The more I talked, the more sketchy it seemed, even to me.

There was silence when I had finished talking. Then the first voice said, “Take him back to the manta.”

I was led back inside and put into a tiny space, and a door clanged shut behind me. After a while, when nobody answered my call, I reached up to the goggles. They popped free with no more than a light touch, and, looking at them, I was still unable to see how they attached. I was in a storage hold of some sort. The door was locked.

I contemplated my situation, but I couldn’t see that I knew any more now than I had before, except that I now knew that not all of the Venus cities were content with the status quo, and some of them were willing to go to some lengths to change it. They had deliberately shot me down, apparently thinking that I was Leah—or possibly even hoping for Carlos Fernando? It was hard to think that he would have been out of the protection of his bodyguards. Most likely, I decided, the bodyguards had been there, never letting him out of sight, ready to swoop in if needed, but while Carlos Fernando and Leah had soared up and around the city, I had left the sphere covered by the guards, and that was the opportunity the pirates in the manta had taken. They had seen the air kayak flying alone and shot it out of the sky, betting my life on their skill, that they could swoop in and snatch the falling pilot out of mid-air.

They could have killed me, I realized.

And all because they thought I knew something—or rather, that Leah Hamakawa knew something—about Carlos Fernando’s mysterious plan.

What plan?
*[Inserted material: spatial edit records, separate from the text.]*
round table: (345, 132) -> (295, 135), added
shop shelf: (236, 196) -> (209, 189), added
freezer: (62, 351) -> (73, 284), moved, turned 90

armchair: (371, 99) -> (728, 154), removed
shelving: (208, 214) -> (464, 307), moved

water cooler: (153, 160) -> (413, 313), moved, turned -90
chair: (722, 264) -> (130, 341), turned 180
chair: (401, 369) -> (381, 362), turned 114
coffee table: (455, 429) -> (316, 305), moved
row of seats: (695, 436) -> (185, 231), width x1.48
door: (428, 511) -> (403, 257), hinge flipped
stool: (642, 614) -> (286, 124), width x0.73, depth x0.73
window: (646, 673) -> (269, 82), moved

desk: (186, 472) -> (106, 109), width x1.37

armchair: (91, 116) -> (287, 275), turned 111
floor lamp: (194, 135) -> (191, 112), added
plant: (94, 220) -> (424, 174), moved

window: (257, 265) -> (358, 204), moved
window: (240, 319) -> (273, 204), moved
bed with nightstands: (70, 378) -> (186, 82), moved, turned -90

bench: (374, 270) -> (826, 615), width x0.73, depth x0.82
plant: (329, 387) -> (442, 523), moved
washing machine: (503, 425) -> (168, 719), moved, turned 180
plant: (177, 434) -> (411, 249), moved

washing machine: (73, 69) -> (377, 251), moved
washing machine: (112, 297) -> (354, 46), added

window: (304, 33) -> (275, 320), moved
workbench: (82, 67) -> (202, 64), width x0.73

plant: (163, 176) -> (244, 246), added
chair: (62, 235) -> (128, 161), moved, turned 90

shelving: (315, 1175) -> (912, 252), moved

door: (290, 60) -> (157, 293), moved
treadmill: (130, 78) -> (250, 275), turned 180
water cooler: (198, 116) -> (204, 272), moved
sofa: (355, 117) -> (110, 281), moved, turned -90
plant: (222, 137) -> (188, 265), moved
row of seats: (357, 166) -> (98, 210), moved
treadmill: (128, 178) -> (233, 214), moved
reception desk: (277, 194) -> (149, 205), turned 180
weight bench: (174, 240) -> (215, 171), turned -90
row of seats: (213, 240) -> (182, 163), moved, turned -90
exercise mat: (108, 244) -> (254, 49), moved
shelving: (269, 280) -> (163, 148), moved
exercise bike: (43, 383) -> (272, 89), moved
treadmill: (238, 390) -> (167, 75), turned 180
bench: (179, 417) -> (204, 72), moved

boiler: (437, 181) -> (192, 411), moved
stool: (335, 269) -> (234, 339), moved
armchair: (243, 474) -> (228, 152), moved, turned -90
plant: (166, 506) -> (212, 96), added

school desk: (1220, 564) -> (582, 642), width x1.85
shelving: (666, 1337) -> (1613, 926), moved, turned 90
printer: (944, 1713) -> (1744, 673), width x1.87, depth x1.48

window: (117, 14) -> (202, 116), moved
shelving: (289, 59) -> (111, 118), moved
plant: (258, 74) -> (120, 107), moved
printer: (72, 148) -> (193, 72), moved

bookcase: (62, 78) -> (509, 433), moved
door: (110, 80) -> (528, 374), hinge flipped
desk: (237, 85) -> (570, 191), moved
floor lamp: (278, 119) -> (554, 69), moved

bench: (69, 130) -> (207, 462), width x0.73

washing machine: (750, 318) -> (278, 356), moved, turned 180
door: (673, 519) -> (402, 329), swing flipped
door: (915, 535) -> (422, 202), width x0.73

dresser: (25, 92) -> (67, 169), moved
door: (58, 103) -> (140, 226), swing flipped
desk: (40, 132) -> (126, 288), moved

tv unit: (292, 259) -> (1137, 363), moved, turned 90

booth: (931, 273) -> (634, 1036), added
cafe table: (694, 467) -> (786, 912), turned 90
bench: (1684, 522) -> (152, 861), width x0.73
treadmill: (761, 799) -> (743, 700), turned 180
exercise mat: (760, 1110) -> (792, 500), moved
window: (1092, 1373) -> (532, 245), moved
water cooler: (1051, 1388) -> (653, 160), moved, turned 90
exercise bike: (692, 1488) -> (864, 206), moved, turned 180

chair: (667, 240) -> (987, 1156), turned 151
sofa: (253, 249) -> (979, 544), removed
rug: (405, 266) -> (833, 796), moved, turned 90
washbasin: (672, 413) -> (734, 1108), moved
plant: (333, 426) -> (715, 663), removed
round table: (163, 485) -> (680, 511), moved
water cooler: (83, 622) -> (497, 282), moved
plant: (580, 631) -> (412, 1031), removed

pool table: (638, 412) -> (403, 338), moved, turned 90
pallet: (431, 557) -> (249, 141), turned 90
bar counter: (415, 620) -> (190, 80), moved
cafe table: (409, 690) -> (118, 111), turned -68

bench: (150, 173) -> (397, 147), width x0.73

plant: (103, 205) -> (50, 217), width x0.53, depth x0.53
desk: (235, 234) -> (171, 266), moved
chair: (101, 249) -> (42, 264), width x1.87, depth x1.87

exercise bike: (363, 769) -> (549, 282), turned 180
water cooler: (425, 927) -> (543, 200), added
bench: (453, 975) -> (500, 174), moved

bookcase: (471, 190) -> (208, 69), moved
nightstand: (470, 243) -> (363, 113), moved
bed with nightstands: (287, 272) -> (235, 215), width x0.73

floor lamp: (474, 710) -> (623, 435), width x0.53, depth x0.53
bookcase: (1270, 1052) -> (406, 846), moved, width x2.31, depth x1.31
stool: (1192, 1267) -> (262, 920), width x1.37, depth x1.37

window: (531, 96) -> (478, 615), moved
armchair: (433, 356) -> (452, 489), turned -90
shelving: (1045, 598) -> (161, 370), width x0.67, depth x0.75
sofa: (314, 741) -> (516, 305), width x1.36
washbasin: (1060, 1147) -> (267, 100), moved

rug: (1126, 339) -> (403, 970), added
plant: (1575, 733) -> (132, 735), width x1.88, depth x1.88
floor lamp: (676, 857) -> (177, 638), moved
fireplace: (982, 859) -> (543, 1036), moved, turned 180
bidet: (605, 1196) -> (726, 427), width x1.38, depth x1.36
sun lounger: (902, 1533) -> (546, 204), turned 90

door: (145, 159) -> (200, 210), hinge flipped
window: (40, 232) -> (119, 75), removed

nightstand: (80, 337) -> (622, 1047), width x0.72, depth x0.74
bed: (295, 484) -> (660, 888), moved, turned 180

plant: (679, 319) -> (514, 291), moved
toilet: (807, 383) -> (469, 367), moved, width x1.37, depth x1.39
He was a twelve-year-old kid, not even a teenager, barely more than an overgrown child! What kind of plan could a kid have?

I examined the chamber I was in, this time looking more seriously at how it was constructed. All the joints were welded, with no obvious gaps, but the metal was light, probably an aluminum-lithium alloy. Possibly malleable, if I had the time, if I could find a place to pry at, if I could find something to pry with.

If I did manage to escape, would I be able to pilot the manta out of its hangar in the dirigible? Maybe. I had no experience with lighter than air vehicles, though, and it would be a bad time to learn, especially if they decided that they wanted to shoot at me. And then I would be—where? A thousand miles from anywhere. Fifty million miles from anywhere I knew.

I was still mulling this over when Esteban and Esteban returned.

“Strap in,” Esteban Jaramillo told me. “Looks like we’re taking you home.”

~ * ~

The trip back was more complicated than the trip out. It involved two or more transfers from vehicle to vehicle, during some of which I was again “requested” to wear the opaque goggles.

We were alone in the embarking station of some sort of public transportation. For a moment, the two Estebans had allowed me to leave the goggles transparent. Wherever we were, it was unadorned, drab compared to the florid excess of Hypatia, where even the bus stations—did they have bus stations?—would have been covered with flourishes and artwork.